A Unique Native Floridian
The West Indian manatee, (Trichechus manatus), is found throughout Florida’s shallow, slow-moving rivers, estuaries, saltwater bays and coastal areas. This large aquatic mammal with its innocent looking face reaches ten feet in length and weighs more than a thousand pounds. It has two flippers and a round elongated body that tapers to a flat, paddle-shaped tail.
Manatees spend most of their day traveling slowly, resting and eating five to ten percent of their weight per day. It breathes air through unique nostrils that close when it goes underwater and holds its breath for up to twenty minutes. Even when sleeping, manatees surface to breathe fresh air and submerge again without ever waking up. Manatees shed their old teeth and regrow new ones, as needed.
Female manatees mature at five years of age, and males at nine years. On average, one calf is born every two to five years after a 13 month gestation period. Mothers nurse their young for one to two years.
This plant-eating giant has no natural enemies and may live fifty to sixty years. Its friendly nature is its greatest threat. It associates the sound of boats and people with food and ventures too close to speeding boats. Manatee zones help to reduce watercraft collisions and provide better protection.

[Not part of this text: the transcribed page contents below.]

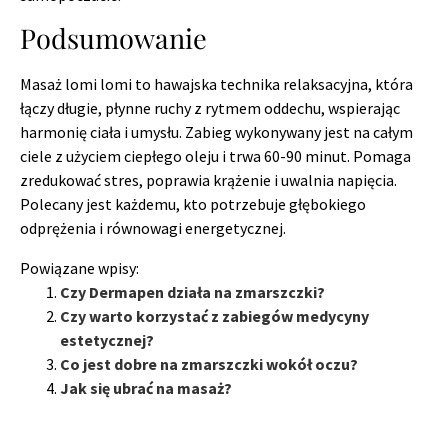
Podsumowanie
Masaż lomi lomi to hawajska technika relaksacyjna, która
łączy długie, płynne ruchy z rytmem oddechu, wspierając
harmonię ciała i umysłu. Zabieg wykonywany jest na całym
ciele z użyciem ciepłego oleju i trwa 60-90 minut. Pomaga
zredukować stres, poprawia krążenie i uwalnia napięcia.
Polecany jest każdemu, kto potrzebuje głębokiego
odprężenia i równowagi energetycznej.
Powiązane wpisy:
Czy Dermapen działa na zmarszczki?
Czy warto korzystać z zabiegów medycyny
estetycznej?
Co jest dobre na zmarszczki wokół oczu?
Jak się ubrać na masaż?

They are protected by both federal and state laws making it illegal to harass, hunt, capture or kill this marine animal.
Sensitive to cold temperatures, manatees congregate in Florida’s springs where water temperatures remain constant and power plants that discharge warm water. Manatees can be killed or harmed by cold temperatures, ingesting fish hooks and line, litter, entanglement in crab trap lines, poaching and loss of natural habitat.